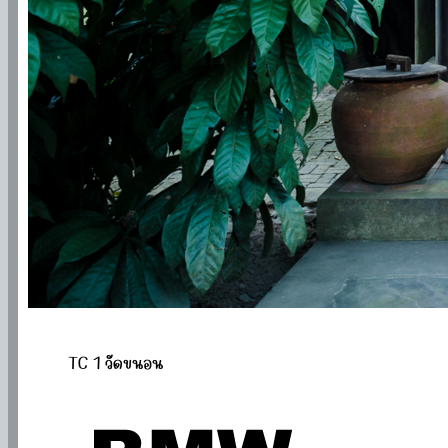
TC 1 วัดขนอน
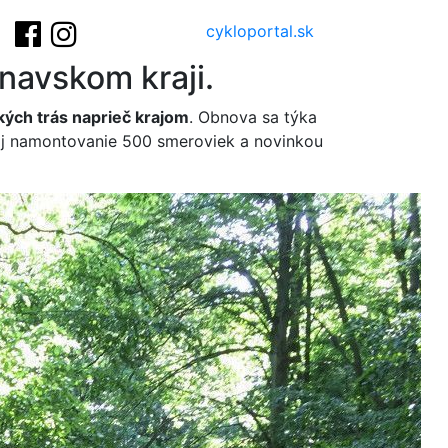
cykloportal.sk
navskom kraji.
kých trás naprieč krajom
. Obnova sa týka
aj namontovanie 500 smeroviek a novinkou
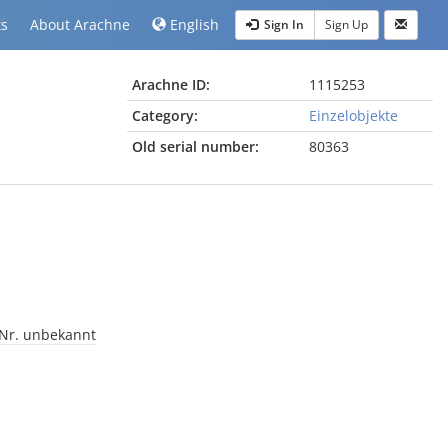
ts
About Arachne
English
Sign In
Sign Up
Arachne ID:
1115253
Category:
Einzelobjekte
Old serial number:
80363
-Nr. unbekannt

Directions —
Output the listing above exactly, pictures omitted.

Answer below —
TC 1 วัดขนอน
cykloportal.sk
navskom kraji.
kých trás naprieč krajom
. Obnova sa týka
aj namontovanie 500 smeroviek a novinkou
ts
About Arachne
English
Sign In
Sign Up
Arachne ID:
1115253
Category:
Einzelobjekte
Old serial number:
80363
-Nr. unbekannt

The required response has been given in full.